Saat duel maut dua teman korban kabur. Sedangkan korban Ahmad Raih Syahdan (ARS) seorang diri, sampai akhirnya tewas dengan luka bacok di bagian pinggul dan tangan kanan. "Korban ARS yang kondisinya terluka sempat dibawa teman-temannya ke puskesmas karena lukanya cukup parah. Korban pun kehabisan banyak darah dan meninggal dunia," katanya.
Dikcy menambahkan, pelaku SN (16) sudah diamankan. Sedangkan dua pelaku lainnya, yakni CA (16) dan DS (16), masuk Daftar Pencarian Orang (DPO) karena dua kali pemanggilan mereka tidak datang. Untuk barang bukti yang diamankan, di antaranya satu helai baju koko putih, satu helai sweater merah maroon dan satu seragam SMP warna biru.
"Kami sudah memeriksa sepuluh teman pelaku dan korban sebagai saksi, karena saat duel terjadi mereka menyaksikan. Pelaku akan dikenakan Pasal 80 Ayat 3 UU Nomor 35 Tahun 2014 tentang Perlindungan Anak karena terhitung masih berstatus pelajar SMP. Tapi itu semua tergantung pengadilan," katanya.
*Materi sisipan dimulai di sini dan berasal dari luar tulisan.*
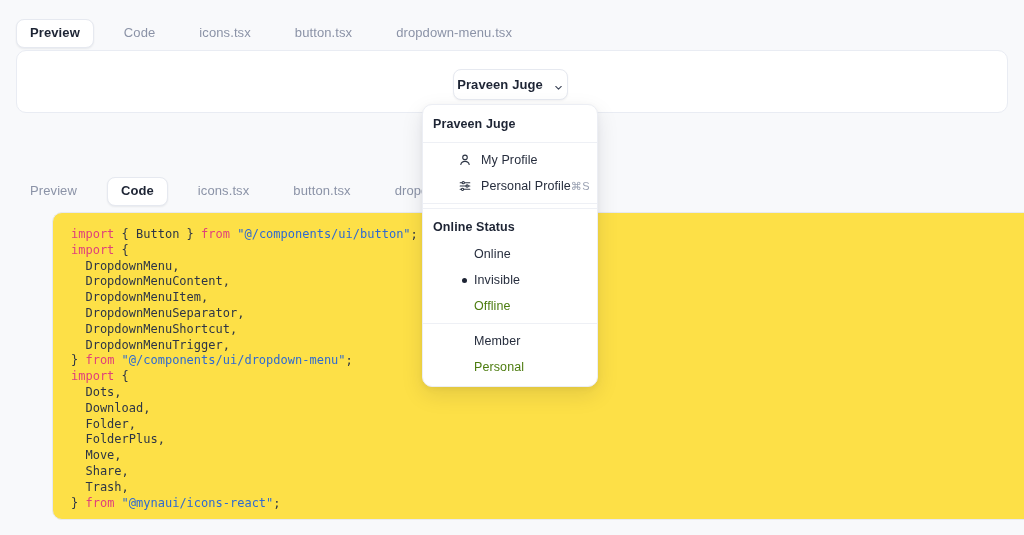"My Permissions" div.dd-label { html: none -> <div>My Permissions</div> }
Terpisah, Komisioner KPAI Bidang Pendidikan Retno Listyarti mengatakan, tarung ala gladiator tak terlepas dari pelajar yang mencari eksistensi diri. Mereka banyak mengaktualitasikan diri dengan berbagai cara. Salah satunya adu kekuatan fisik di kalangan pelajar. “Ya, sistem sekolah yang mengutamakan nilai dan akademik memang akan berpengaruh pada anak-anak tertentu yang butuh eksistensi,” ujarnya.
Selain itu, sambung Retno, lemahnya pengawasan keluarga, sekolah maupun masyarakat menjadi faktor yang bersinggungan. Retno menyampaikan, pertarungan yang menewaskan ARS berada di lingkungan rumah atau masyarakat.
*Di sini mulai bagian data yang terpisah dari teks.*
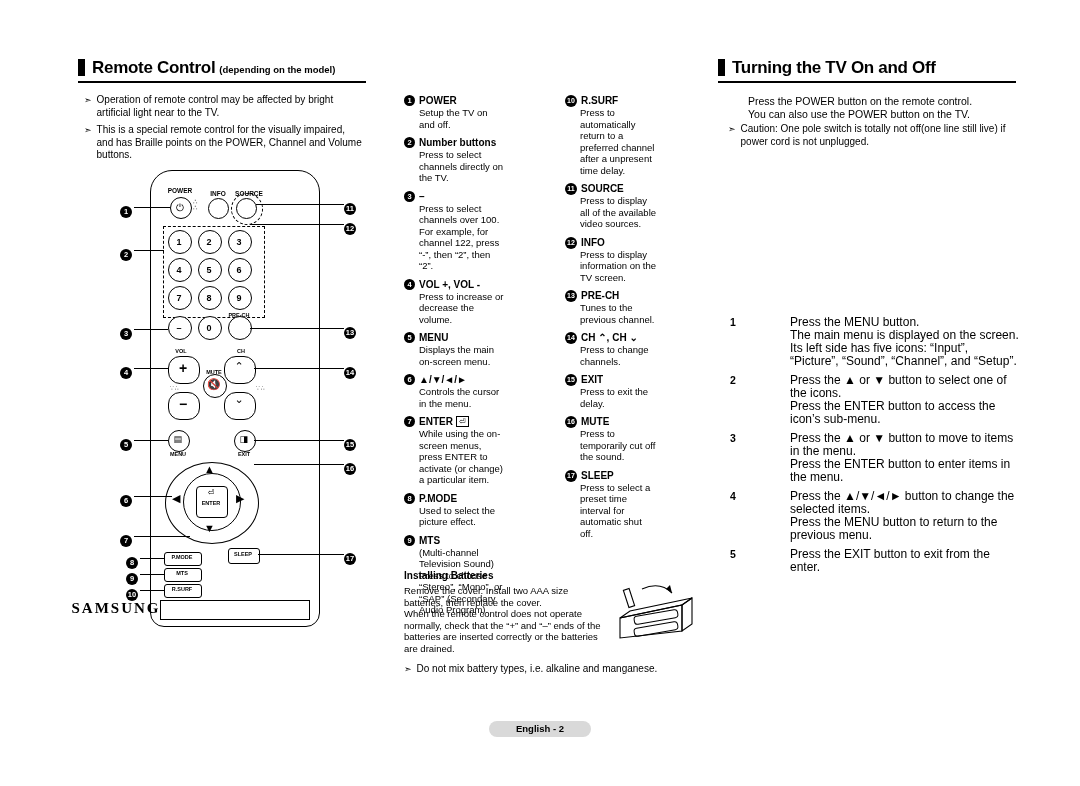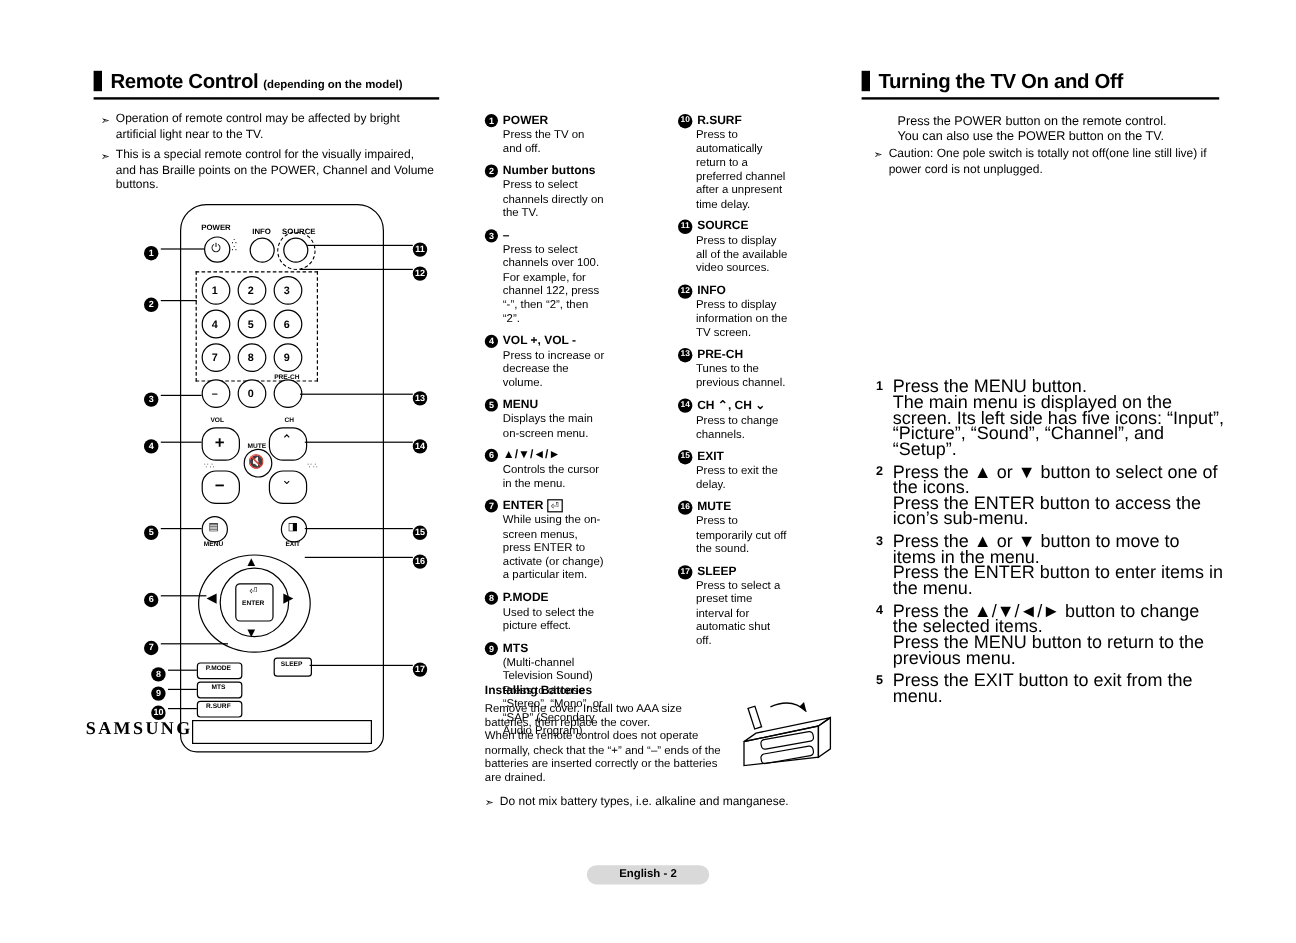"Press the TV on and" div.bd { text: Press -> Setup }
“Ini kan terjadi di lingkungan masyarakat. Sebuah lapangan, tempat terbuka. Seharusnya orang tua peka melihat perilaku anak yang berubah. Masyarakat juga harus membubarkan perkumpulan dan segera melaporkannya ke polisi,” bebernya.
“Jangan cuek terhadap fenomena seperti ini. Sekolah dan guru seharusnya memiliki kepekaan pada anak-anak yang berpotensi terlibat tarung semacam ini, melihat kemungkinan senior dan alumni turut andil,” tuturnya.
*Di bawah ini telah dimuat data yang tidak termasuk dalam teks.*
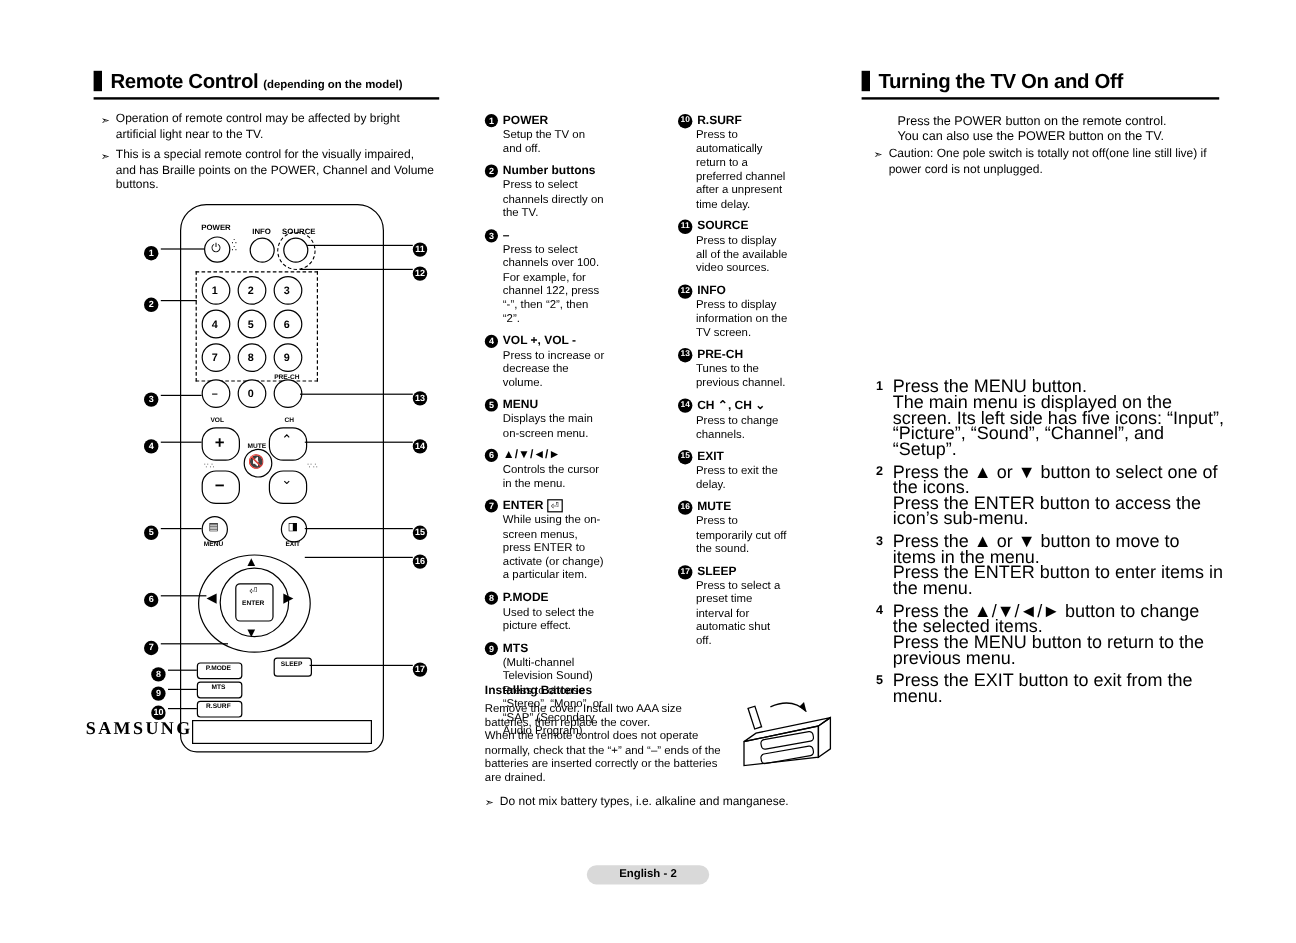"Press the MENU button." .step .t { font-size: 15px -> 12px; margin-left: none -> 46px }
Berita di media sosial juga menjadi pemicu bagi pelajar melakukan aksi gladiator. Seperti yang terjadi di Jawa Barat, aksi tarung ala gladiator sudah terjadi tiga kali. Yakni di Kota Bogor yang melibatkan siswa SMA yang menewaskan Hilarius, di Sukabumi yang melibatkan siswa SMP dan di Kabupaten Bogor. “Ini karena viral di media sosial dan ditiru pelajar lain,” katanya.